Afhankelijk van wie je het vraagt is het bedrijf momenteel de tweede grootste smartphonemaker ter wereld. Met zijn infrastructuurwerken heeft het klanten wereldwijd, vooral in Azië en Afrika, maar ook een niet te onderschatten deel in Europa. Het heeft al bij al dus nog best lang geduurd voor het bedrijf zich als echt alternatief voor een Apple of een Android in de markt ging zetten. De handelsembargo’s hebben een en ander duidelijk in een stroomversnelling gebracht, en de vraag nu of Huawei er klaar voor is.

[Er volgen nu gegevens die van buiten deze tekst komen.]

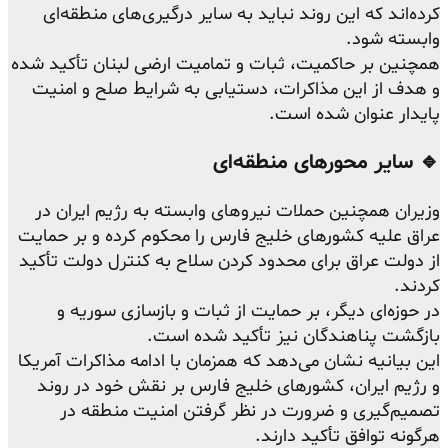
کرده‌اند که این روند نباید به سایر درگیری‌های منطقه‌ای
وابسته شود.
همچنین بر حاکمیت، ثبات و تمامیت ارضی لبنان تأکید شده
و هدف از این مذاکرات، دستیابی به شرایط صلح و امنیت
پایدار عنوان شده است.
🔹 سایر محورهای منطقه‌ای
وزیران همچنین حملات نیروهای وابسته به رژیم ایران در
عراق علیه کشورهای خلیج فارس را محکوم کرده و بر حمایت
از دولت عراق برای محدود کردن سلاح به کنترل دولت تأکید
کردند.
در حوزه‌ای دیگر، بر حمایت از ثبات و بازسازی سوریه و
بازگشت پناهندگان نیز تأکید شده است.
این بیانیه نشان می‌دهد که همزمان با ادامه مذاکرات آمریکا
و رژیم ایران، کشورهای خلیج فارس بر نقش خود در روند
تصمیم‌گیری و ضرورت در نظر گرفتن امنیت منطقه در
هرگونه توافق تأکید دارند.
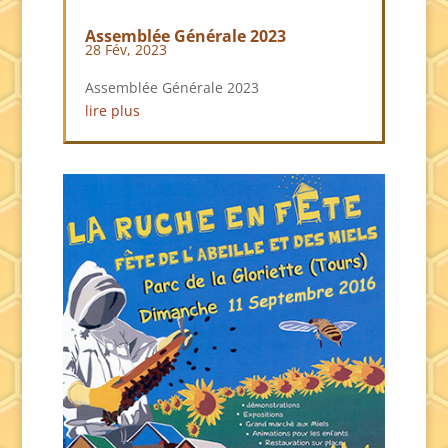
Assemblée Générale 2023
28 Fév, 2023
Assemblée Générale 2023
lire plus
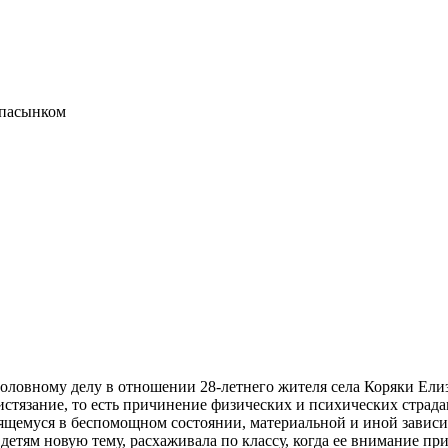
 пасынком
оловному делу в отношении 28-летнего жителя села Коряки Елиз
 (истязание, то есть причинение физических и психических стра
щемуся в беспомощном состоянии, материальной и иной зависи
детям новую тему, расхаживала по классу, когда ее внимание пр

Veel van wat we hier gepresenteerd zien lijkt dan ook sterk op spierballengerol van een bedrijf dat wil tonen dat het nog niet uit de match ligt. Een telefoon van 2.500 euro is niet het soort toestel dat veel mensen gaat verleiden. Niet voor die prijs, en al zeker niet met de onzekerheid die er rond de software hangt. Het doet dan ook meer denken aan een showmodel waarmee Huawei zijn technische kunnen aan de wereld wil tonen. De technologische versie van een blinkende glazen Trump tower. Huawei is alvast niet slecht geplaatst om te proberen naast Apple te staan. Op economisch vlak is het daar al, op technologisch, en vooral op softwarevlak, moet het dat dit jaar vooral bewijzen.